Örneğin bu konuyla ilgili bir roman yazacak olsak şu şekilde olabilirdi;
“Çok soğuk bir gündü. Etraftan gelen rüzgar sesleri birbirine karışıyor ve birbirine çarpan eşyaların oluşturduğu ses armonisi içini ürpertiyordu. O kadar çok ürpertiyordu ki istemsizce o geceyi hatırladı. Onunla tanıştığı geceyi…
On sene öncesinin ılık bir ilkbahar gecesiydi. Hakikaten bu kadar zaman nasıl geçmişti, bilemiyordu. Sanki bu karşılaşmayı önceden hissediyormuş gibi garip bir enerji hissi vardı içinde. Sanki kainatın ona birşey anlatma şekliydi bu… bütün bunları sonradan anlamlandırmaya çalışacaktı. Zaten içinde saklı olan dipsiz evren merakı bu karşılaşmadan sonra daha da artmıştı.

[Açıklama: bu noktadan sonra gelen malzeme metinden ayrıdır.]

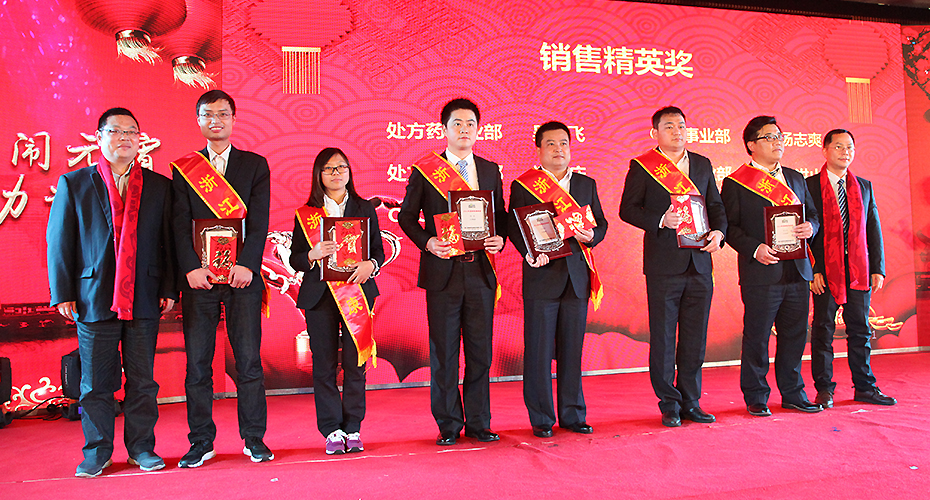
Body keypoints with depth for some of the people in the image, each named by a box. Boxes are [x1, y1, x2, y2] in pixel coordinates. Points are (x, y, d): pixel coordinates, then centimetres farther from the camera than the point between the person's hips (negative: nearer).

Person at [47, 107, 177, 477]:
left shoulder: (159, 186, 8)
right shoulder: (73, 183, 7)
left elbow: (168, 241, 7)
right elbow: (58, 241, 5)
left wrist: (169, 289, 2)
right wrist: (62, 293, -1)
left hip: (144, 298, 1)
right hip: (94, 299, 0)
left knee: (142, 380, 7)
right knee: (96, 382, 7)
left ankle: (141, 446, 20)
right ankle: (97, 451, 21)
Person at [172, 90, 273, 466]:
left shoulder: (255, 165, 9)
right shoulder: (183, 168, 11)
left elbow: (259, 221, 0)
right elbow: (180, 223, 3)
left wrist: (246, 265, -13)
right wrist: (191, 268, -10)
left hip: (242, 275, -1)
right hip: (198, 276, 1)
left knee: (249, 360, 1)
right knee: (197, 362, 4)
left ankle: (254, 438, 12)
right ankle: (201, 441, 15)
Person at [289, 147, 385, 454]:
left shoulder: (365, 209, 11)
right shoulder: (305, 214, 8)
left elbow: (379, 250, 10)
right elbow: (295, 259, 6)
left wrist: (370, 265, -11)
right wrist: (314, 255, -14)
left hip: (357, 291, 0)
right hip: (319, 295, 0)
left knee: (355, 363, 0)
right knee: (324, 364, 1)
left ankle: (352, 429, 11)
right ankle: (332, 431, 11)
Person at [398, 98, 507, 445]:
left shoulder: (490, 170, 12)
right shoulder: (424, 170, 3)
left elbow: (500, 215, 16)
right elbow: (407, 215, 5)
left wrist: (500, 239, -4)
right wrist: (427, 242, -11)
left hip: (481, 270, 3)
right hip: (442, 272, -3)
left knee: (480, 350, 7)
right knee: (443, 351, 3)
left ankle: (478, 423, 20)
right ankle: (448, 425, 17)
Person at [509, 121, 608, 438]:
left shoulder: (586, 184, 14)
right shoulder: (522, 185, 2)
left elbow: (601, 224, 15)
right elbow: (514, 229, -2)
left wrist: (590, 237, -7)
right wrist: (530, 252, -19)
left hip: (577, 276, 4)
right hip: (541, 277, -3)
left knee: (572, 350, 9)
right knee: (538, 352, 1)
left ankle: (572, 414, 21)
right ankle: (541, 419, 12)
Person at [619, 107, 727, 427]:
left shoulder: (702, 164, 15)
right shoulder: (641, 167, 1)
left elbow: (716, 205, 17)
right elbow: (628, 209, -4)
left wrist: (719, 232, -2)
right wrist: (661, 220, -18)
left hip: (699, 261, 4)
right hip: (663, 263, -4)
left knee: (695, 337, 9)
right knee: (663, 337, 1)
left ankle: (691, 403, 20)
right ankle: (669, 404, 13)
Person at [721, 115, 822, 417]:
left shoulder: (796, 178, 18)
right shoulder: (735, 183, -1)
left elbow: (813, 214, 20)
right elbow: (729, 225, -5)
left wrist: (810, 228, -3)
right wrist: (754, 248, -18)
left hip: (797, 271, 6)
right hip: (761, 273, -5)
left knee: (794, 335, 11)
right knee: (756, 337, 0)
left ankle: (793, 393, 24)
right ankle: (756, 397, 13)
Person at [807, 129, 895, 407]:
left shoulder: (864, 187, 14)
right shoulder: (809, 186, -1)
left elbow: (873, 230, 12)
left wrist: (878, 268, 4)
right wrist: (812, 269, -12)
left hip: (859, 270, 4)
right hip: (824, 270, -4)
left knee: (860, 330, 9)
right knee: (823, 330, 2)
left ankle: (864, 388, 19)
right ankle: (824, 390, 11)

Evet bu anımsama içini ısıtıyordu ve bir o kadar da ürpertiyordu. Tekrar tekrardan. Şanslı mıydı yoksa şanssız mı? Artık kestiremiyordu. Hayat hem çok zalim hem de fırsatlarla dolu olabiliyordu. Aşık olmak, aşık olmakla mı ilgiliydi, yoksa aşık olmak istemekle mi? Sorular, sorular… kafasında dönüp dolaşan soruları vardı her zaman her yere onunla birlikte gelen. O, bilgiye açtı ve anlamak istiyordu.”
İşte aynen de böyle bir şey, ruh ikiziyle karşılaşmak. Ancak size şunu söylemeliyim: Siz ruh ikizinizle birlikte olmak için karşılaşmadınız. Ona mutluluklar dileyin ve yolunuza devam edin. Çünkü onun mutluluğu sizin mutluluğunuz ve onun üzüntüsü sizin üzüntünüz. Yapmanız gereken tek şey, ona sevginizi göndermek ve teşekkür etmektir. Kendinizi madur durumda da sakın hissetmeyin. Unutmayın o da sizin kadar üzüldü.
Evet tek yapmanız gereken budur çünkü, oralarda bir yerlerde sizi bekleyen ve sizi çok mutlu edecek bir ruh eşiniz var. Onu bulun ve mutluluğu deneyimleyin. O sizi seviyor ve hayatı paylaşmaya hazır… siz de onu seviyorsunuz. Bu sevgi eşsiz ve huzur dolu, tadını çıkarın.
Ne demiş sevgili Mevlana: Hamdım, piştim, yandım.